*** Opening MATERIAL SHOWN ***

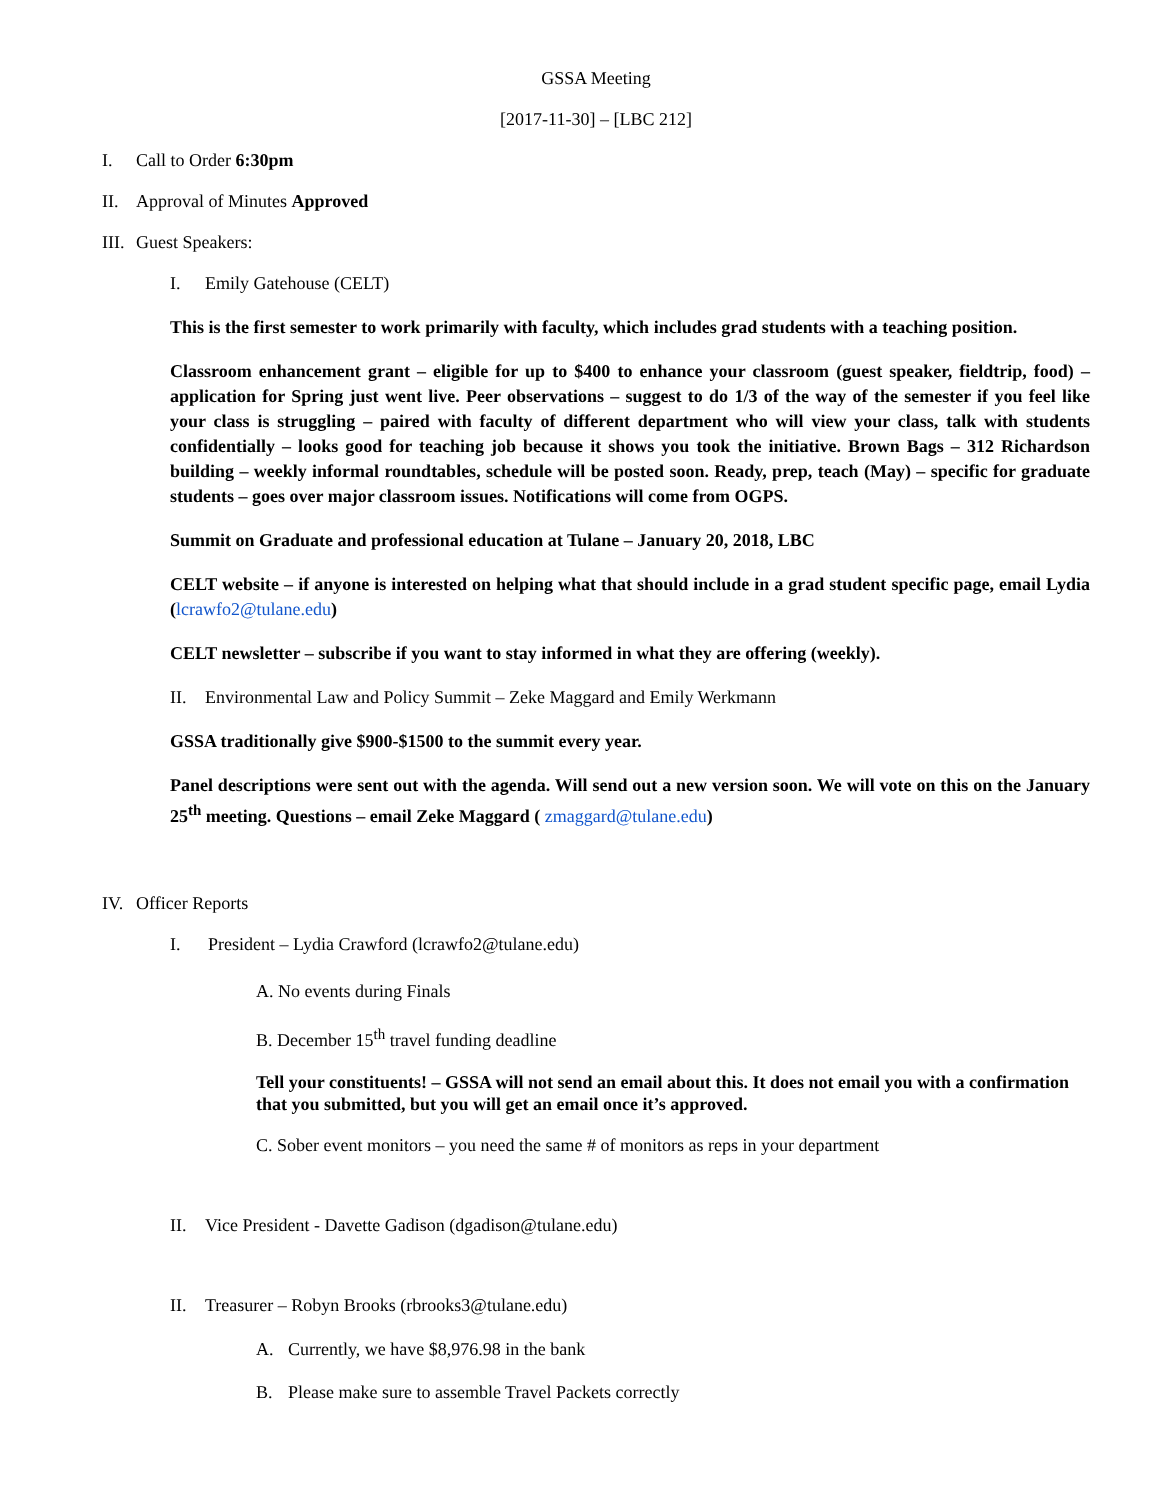GSSA Meeting
[2017-11-30] – [LBC 212]
I. Call to Order 6:30pm
II. Approval of Minutes Approved
III. Guest Speakers:
I. Emily Gatehouse (CELT)
This is the first semester to work primarily with faculty, which includes grad students with a teaching position.
Classroom enhancement grant – eligible for up to $400 to enhance your classroom (guest speaker, fieldtrip, food) – application for Spring just went live. Peer observations – suggest to do 1/3 of the way of the semester if you feel like your class is struggling – paired with faculty of different department who will view your class, talk with students confidentially – looks good for teaching job because it shows you took the initiative. Brown Bags – 312 Richardson building – weekly informal roundtables, schedule will be posted soon. Ready, prep, teach (May) – specific for graduate students – goes over major classroom issues. Notifications will come from OGPS.
Summit on Graduate and professional education at Tulane – January 20, 2018, LBC
CELT website – if anyone is interested on helping what that should include in a grad student specific page, email Lydia (lcrawfo2@tulane.edu)
CELT newsletter – subscribe if you want to stay informed in what they are offering (weekly).
II. Environmental Law and Policy Summit – Zeke Maggard and Emily Werkmann
GSSA traditionally give $900-$1500 to the summit every year.
Panel descriptions were sent out with the agenda. Will send out a new version soon. We will vote on this on the January 25<sup>th</sup> meeting. Questions – email Zeke Maggard ( zmaggard@tulane.edu)
IV. Officer Reports
I. President – Lydia Crawford (lcrawfo2@tulane.edu)
A. No events during Finals
B. December 15<sup>th</sup> travel funding deadline
Tell your constituents! – GSSA will not send an email about this. It does not email you with a confirmation that you submitted, but you will get an email once it’s approved.
C. Sober event monitors – you need the same # of monitors as reps in your department
II. Vice President - Davette Gadison (dgadison@tulane.edu)
II. Treasurer – Robyn Brooks (rbrooks3@tulane.edu)
A. Currently, we have $8,976.98 in the bank
B. Please make sure to assemble Travel Packets correctly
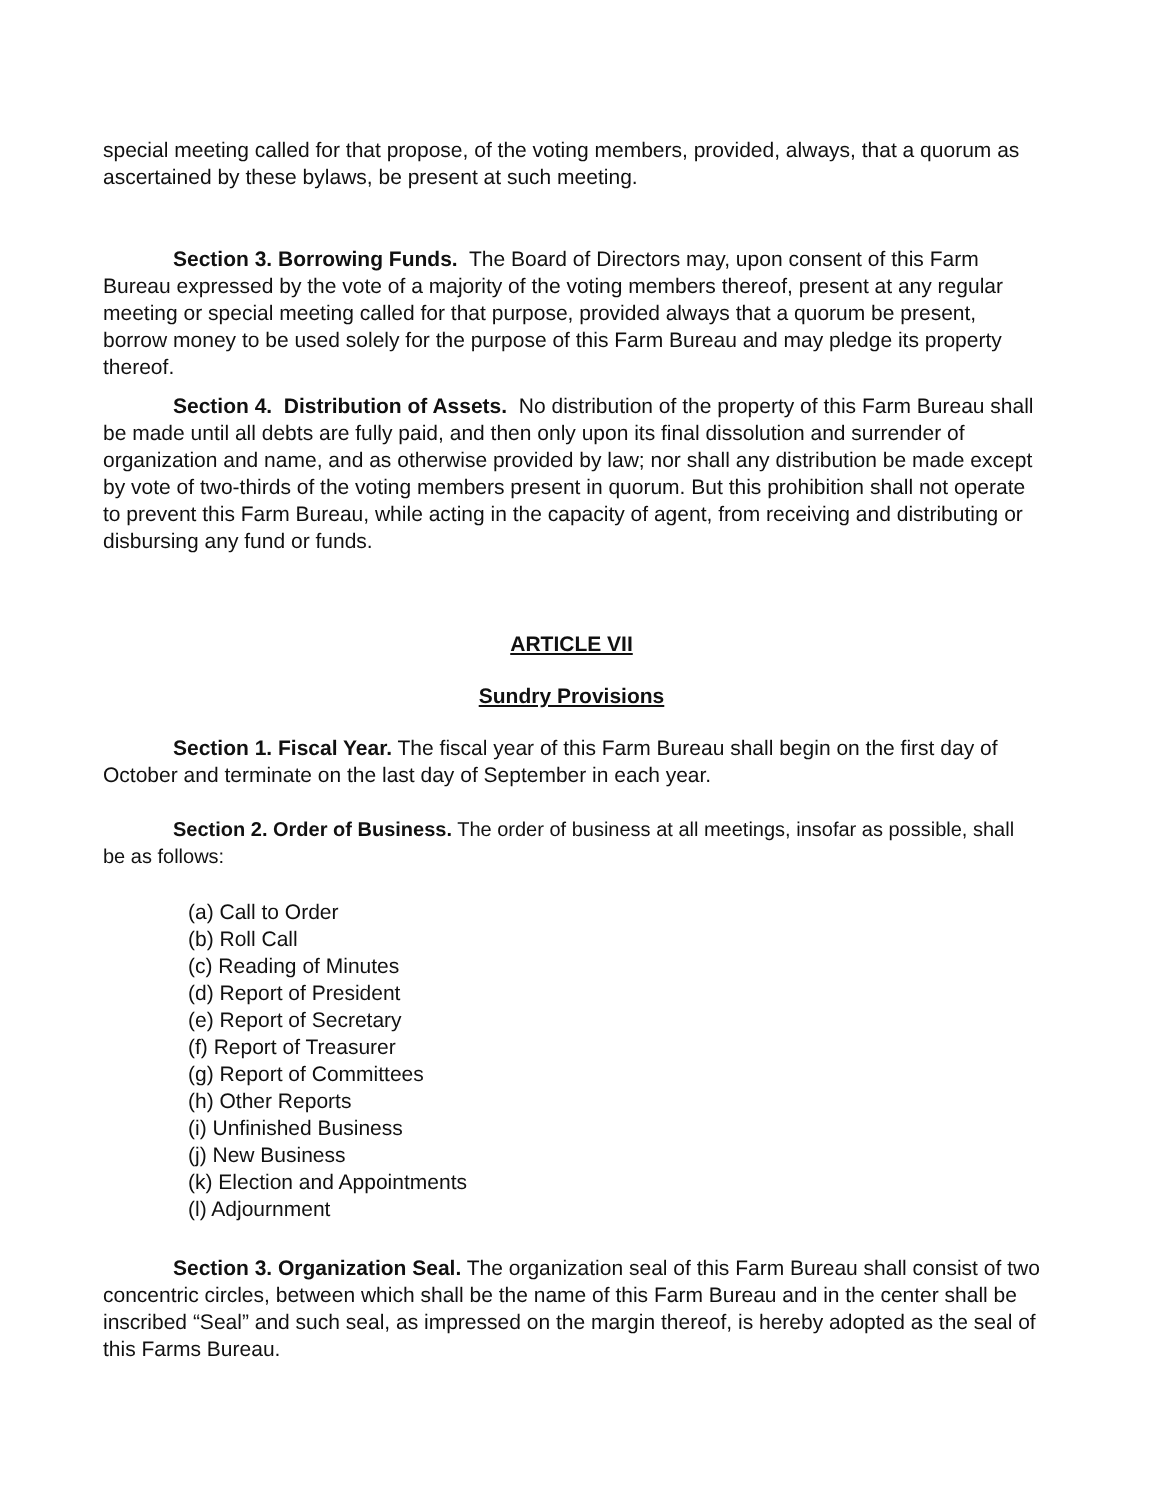special meeting called for that propose, of the voting members, provided, always, that a quorum as ascertained by these bylaws, be present at such meeting.
Section 3. Borrowing Funds. The Board of Directors may, upon consent of this Farm Bureau expressed by the vote of a majority of the voting members thereof, present at any regular meeting or special meeting called for that purpose, provided always that a quorum be present, borrow money to be used solely for the purpose of this Farm Bureau and may pledge its property thereof.
Section 4. Distribution of Assets. No distribution of the property of this Farm Bureau shall be made until all debts are fully paid, and then only upon its final dissolution and surrender of organization and name, and as otherwise provided by law; nor shall any distribution be made except by vote of two-thirds of the voting members present in quorum. But this prohibition shall not operate to prevent this Farm Bureau, while acting in the capacity of agent, from receiving and distributing or disbursing any fund or funds.
ARTICLE VII
Sundry Provisions
Section 1. Fiscal Year. The fiscal year of this Farm Bureau shall begin on the first day of October and terminate on the last day of September in each year.
Section 2. Order of Business. The order of business at all meetings, insofar as possible, shall be as follows:
(a) Call to Order
(b) Roll Call
(c) Reading of Minutes
(d) Report of President
(e) Report of Secretary
(f) Report of Treasurer
(g) Report of Committees
(h) Other Reports
(i) Unfinished Business
(j) New Business
(k) Election and Appointments
(l) Adjournment
Section 3. Organization Seal. The organization seal of this Farm Bureau shall consist of two concentric circles, between which shall be the name of this Farm Bureau and in the center shall be inscribed “Seal” and such seal, as impressed on the margin thereof, is hereby adopted as the seal of this Farms Bureau.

*** Closing MATERIAL SHOWN ***

**ASSIGNMENT**
Keep the pictures out and repeat exactly the lines from the beginning of the data through the line that contains "This is the", both ends included.

**WRITTEN SOLUTION**
GSSA Meeting
[2017-11-30] – [LBC 212]
I. Call to Order 6:30pm
II. Approval of Minutes Approved
III. Guest Speakers:
I. Emily Gatehouse (CELT)
This is the first semester to work primarily with faculty, which includes grad students with a teaching position.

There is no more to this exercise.